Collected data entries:
────────────────

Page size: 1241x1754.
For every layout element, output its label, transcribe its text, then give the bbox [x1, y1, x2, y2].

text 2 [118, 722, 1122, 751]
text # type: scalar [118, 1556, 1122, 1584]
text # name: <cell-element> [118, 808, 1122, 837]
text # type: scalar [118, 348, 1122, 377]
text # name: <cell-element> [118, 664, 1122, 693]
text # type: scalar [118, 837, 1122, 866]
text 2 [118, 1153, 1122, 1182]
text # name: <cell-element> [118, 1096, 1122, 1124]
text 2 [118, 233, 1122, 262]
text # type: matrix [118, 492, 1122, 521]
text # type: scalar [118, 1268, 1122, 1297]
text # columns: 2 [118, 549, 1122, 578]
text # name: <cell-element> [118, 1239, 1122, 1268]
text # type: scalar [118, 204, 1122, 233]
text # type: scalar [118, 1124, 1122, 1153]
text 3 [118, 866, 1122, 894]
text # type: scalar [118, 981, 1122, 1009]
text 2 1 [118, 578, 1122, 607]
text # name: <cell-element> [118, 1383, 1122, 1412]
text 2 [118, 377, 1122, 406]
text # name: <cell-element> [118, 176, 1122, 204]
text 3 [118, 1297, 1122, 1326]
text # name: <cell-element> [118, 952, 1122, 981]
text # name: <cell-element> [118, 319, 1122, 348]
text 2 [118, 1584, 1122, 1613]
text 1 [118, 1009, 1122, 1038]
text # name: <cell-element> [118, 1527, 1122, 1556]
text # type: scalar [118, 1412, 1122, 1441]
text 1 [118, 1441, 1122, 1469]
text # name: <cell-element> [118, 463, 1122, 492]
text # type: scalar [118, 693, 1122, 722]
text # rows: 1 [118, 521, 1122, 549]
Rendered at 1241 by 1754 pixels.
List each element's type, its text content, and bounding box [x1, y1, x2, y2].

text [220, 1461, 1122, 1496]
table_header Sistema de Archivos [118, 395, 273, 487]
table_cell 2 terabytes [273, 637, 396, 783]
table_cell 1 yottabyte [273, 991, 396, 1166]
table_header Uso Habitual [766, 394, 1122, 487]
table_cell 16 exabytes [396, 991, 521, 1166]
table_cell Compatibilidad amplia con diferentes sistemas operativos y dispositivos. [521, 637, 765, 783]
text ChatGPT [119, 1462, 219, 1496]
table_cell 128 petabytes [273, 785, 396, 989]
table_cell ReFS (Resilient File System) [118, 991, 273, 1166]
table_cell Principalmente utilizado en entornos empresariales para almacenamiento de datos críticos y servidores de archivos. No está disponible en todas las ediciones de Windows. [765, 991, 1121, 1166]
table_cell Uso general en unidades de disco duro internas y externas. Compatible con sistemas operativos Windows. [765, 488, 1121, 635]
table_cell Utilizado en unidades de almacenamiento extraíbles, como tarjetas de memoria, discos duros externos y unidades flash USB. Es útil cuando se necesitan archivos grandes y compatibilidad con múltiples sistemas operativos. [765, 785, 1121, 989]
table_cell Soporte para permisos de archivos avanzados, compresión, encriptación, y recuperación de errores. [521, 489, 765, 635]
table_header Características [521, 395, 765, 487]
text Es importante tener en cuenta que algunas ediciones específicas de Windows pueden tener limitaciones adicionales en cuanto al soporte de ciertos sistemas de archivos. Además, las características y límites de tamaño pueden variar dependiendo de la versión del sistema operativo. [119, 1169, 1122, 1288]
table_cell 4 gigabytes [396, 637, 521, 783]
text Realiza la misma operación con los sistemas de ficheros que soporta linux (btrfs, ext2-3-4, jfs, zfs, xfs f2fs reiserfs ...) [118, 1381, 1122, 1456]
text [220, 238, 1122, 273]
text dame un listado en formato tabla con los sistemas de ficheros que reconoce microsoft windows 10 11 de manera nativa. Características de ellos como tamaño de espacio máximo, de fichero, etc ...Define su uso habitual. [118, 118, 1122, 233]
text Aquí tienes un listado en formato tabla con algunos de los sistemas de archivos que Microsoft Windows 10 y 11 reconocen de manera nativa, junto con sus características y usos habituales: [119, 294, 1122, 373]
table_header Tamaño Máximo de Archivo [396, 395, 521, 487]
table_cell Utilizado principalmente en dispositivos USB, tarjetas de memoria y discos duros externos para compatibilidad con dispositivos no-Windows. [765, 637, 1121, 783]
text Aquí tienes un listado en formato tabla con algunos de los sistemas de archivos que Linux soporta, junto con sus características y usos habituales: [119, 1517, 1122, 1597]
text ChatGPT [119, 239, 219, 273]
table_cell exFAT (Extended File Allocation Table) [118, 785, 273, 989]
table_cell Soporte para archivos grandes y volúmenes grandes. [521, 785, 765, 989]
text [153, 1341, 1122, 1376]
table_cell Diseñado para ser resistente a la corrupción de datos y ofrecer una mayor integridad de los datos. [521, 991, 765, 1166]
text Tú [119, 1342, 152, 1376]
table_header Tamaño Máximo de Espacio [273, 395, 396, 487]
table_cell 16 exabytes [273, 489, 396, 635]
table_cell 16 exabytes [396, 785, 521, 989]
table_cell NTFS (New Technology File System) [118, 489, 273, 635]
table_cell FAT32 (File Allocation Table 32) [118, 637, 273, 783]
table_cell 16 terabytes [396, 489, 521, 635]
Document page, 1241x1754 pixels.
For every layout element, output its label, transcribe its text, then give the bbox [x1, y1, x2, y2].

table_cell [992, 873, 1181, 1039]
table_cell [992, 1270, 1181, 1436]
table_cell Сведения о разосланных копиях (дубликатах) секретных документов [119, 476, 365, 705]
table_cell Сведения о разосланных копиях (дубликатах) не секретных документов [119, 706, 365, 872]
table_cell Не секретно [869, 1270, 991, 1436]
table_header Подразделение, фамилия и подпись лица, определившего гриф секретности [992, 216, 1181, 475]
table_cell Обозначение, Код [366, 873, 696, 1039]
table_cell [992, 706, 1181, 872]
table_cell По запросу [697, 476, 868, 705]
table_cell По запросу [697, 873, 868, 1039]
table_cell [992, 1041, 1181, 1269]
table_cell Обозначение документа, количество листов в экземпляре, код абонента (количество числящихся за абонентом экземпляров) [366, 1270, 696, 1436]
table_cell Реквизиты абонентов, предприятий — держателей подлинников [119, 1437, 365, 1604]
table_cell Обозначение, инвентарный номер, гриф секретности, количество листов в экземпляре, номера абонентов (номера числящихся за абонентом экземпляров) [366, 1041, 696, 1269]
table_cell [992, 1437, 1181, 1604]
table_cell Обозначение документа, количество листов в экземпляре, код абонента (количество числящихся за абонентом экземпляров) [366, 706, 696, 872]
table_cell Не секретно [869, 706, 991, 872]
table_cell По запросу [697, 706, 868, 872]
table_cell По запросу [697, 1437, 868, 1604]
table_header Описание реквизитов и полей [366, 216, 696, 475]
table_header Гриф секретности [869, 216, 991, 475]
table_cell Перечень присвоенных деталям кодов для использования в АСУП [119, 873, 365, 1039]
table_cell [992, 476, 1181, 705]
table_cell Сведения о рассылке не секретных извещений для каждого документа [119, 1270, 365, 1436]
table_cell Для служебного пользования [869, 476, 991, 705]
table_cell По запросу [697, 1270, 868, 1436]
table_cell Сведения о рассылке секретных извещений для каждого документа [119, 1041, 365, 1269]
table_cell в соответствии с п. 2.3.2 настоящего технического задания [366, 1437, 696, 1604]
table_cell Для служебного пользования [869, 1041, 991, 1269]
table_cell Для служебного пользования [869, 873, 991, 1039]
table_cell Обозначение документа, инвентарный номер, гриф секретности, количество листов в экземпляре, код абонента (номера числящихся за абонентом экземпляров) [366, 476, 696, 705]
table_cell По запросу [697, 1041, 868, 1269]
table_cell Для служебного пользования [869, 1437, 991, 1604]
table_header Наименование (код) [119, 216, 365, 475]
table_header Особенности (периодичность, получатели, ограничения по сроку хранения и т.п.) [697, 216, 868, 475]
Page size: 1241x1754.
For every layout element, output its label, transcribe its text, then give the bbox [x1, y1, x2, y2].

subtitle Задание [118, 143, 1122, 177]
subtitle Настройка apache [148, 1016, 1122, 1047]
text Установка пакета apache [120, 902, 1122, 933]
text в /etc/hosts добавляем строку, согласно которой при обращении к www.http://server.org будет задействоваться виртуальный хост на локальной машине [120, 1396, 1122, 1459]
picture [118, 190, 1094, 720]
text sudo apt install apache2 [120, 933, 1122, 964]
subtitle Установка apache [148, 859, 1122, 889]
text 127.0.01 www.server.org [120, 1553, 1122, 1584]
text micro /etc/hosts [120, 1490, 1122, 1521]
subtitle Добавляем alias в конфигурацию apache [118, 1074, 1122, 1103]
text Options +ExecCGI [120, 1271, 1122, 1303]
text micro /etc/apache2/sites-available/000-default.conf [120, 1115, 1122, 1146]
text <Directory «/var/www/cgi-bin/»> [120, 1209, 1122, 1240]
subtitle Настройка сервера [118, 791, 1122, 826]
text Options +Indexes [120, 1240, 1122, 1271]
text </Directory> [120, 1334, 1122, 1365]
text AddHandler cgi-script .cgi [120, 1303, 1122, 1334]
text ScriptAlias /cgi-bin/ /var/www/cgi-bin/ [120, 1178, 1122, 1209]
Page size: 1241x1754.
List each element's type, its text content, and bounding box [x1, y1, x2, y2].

────────────────

**GOAL:** Copy the rows starting at the one containing "subtitle Задание [118, 143, 1122, 177]" and ending at the one containing "text Установка пакета", both included, character for character.

**FULL ANSWER:**
subtitle Задание [118, 143, 1122, 177]
subtitle Настройка apache [148, 1016, 1122, 1047]
text Установка пакета apache [120, 902, 1122, 933]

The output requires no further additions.